## O QUE FAZER
Reescreva o trecho sobre os direitos de petição e certidão, começando em "Se compararmos esse" e terminando em "PETIÇÃO E CERTIDÃO?", com "Constituição Cidadã" trocado por "Carta Magna".

━━━━━ TRECHO ━━━━━

A lei assegurará o rápido andamento dos processos nas repartições públicas, a comunicação aos interessados dos despachos proferidos, assim como das informações a que estes se refiram, e a expedição das certidões requeridas para a defesa de direitos individuais, ou para esclarecimento dos cidadãos acerca dos negócios públicos, ressalvados, quanto às últimas, os casos em que o interesse público imponha segredo ou reserva. 

Podemos perceber como o direito de certidão já surgiu com caráter bastante amplo, abrangendo questões acerca dos “negócios públicos”. Seu objetivo ali era ser um meio de obtenção de informações e elementos para instruir a defesa de direitos e esclarecer situações. 

Se compararmos esse primeiro momento com a Constituição de 1988, percebemos algumas diferenças. Na atual Constituição Cidadã, o elemento dos “negócios públicos” não está presente. Ou seja, o direito de certidão passou a ser apenas um meio de esclarecer  situações de interesse pessoal. Apesar disso, passaram a existir outros dispositivos constitucionais para garantir acesso à informação. 

QUAL A RELEVÂNCIA DOS DIREITOS DE PETIÇÃO E CERTIDÃO?

Relevância do direito de petição

Falar em democracia é falar de comunicação e participação dos cidadãos nos assuntos públicos.  É nesse campo que atua o direito de petição. Ele possibilita a qualquer pessoa (seja brasileira ou estrangeira) buscar respostas por parte de autoridades públicas. 

Ao exigir resposta em casos de ilegalidade, abusos de poder ou relacionados a um direito, o direito de petição garante a participação popular no processo político e legislativo. Por se tratar de um procedimento não judicial, ou seja, que não necessita da burocracia de um processo judicial para acontecer, o direito de petição também funciona como um meio facilitador dessa participação

O maior exemplo no Brasil são os abaixo-assinados dirigidos ao Congresso Nacional ou ao Governo Federal

O direito de petição também ajuda a garantir a  liberdade de imprensa, pois possibilita que jornalistas formulem questionamentos às autoridades públicas e as obriga a emitir um posicionamento sobre matérias de relevância pública.

━━━━━ MATERIAL FORNECIDO ━━━━━

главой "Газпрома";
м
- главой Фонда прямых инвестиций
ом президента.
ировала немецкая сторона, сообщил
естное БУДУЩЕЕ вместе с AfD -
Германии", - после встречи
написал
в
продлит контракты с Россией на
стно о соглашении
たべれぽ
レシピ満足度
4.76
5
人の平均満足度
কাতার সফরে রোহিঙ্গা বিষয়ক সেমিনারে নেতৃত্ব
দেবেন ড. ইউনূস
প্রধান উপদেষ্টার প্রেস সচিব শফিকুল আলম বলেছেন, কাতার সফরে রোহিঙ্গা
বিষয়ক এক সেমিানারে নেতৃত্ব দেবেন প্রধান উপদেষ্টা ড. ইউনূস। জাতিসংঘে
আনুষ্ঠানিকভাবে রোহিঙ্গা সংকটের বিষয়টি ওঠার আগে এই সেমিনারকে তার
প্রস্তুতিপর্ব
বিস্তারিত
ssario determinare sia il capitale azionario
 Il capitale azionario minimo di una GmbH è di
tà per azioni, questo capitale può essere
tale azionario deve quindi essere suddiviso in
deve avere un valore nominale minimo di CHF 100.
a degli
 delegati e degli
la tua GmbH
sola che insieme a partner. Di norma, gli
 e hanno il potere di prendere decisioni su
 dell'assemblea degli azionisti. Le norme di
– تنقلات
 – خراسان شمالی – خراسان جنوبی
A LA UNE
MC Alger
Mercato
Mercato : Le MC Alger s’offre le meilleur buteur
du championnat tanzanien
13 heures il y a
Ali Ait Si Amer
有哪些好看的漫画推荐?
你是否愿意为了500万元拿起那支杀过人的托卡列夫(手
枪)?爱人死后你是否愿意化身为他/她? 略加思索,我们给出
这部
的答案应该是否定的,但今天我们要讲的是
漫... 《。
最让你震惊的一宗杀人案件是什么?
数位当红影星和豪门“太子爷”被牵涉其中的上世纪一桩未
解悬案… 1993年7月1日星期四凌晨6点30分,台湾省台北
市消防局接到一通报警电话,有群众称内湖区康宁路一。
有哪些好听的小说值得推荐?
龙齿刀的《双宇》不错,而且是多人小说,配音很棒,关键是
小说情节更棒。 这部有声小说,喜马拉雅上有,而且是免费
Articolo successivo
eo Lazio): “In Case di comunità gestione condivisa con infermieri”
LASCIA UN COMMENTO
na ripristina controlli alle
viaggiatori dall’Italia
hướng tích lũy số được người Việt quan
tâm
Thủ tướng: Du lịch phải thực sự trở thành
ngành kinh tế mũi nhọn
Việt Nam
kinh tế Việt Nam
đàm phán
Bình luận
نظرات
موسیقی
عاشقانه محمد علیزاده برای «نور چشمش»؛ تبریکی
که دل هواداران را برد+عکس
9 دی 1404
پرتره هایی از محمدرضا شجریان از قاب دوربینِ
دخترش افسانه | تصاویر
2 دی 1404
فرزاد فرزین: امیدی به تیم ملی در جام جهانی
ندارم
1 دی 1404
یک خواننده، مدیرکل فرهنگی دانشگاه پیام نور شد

━━━━━

## EXERCÍCIO RESOLVIDO
Se compararmos esse primeiro momento com a Constituição de 1988, percebemos algumas diferenças. Na atual Carta Magna, o elemento dos “negócios públicos” não está presente. Ou seja, o direito de certidão passou a ser apenas um meio de esclarecer  situações de interesse pessoal. Apesar disso, passaram a existir outros dispositivos constitucionais para garantir acesso à informação. 

QUAL A RELEVÂNCIA DOS DIREITOS DE PETIÇÃO E CERTIDÃO?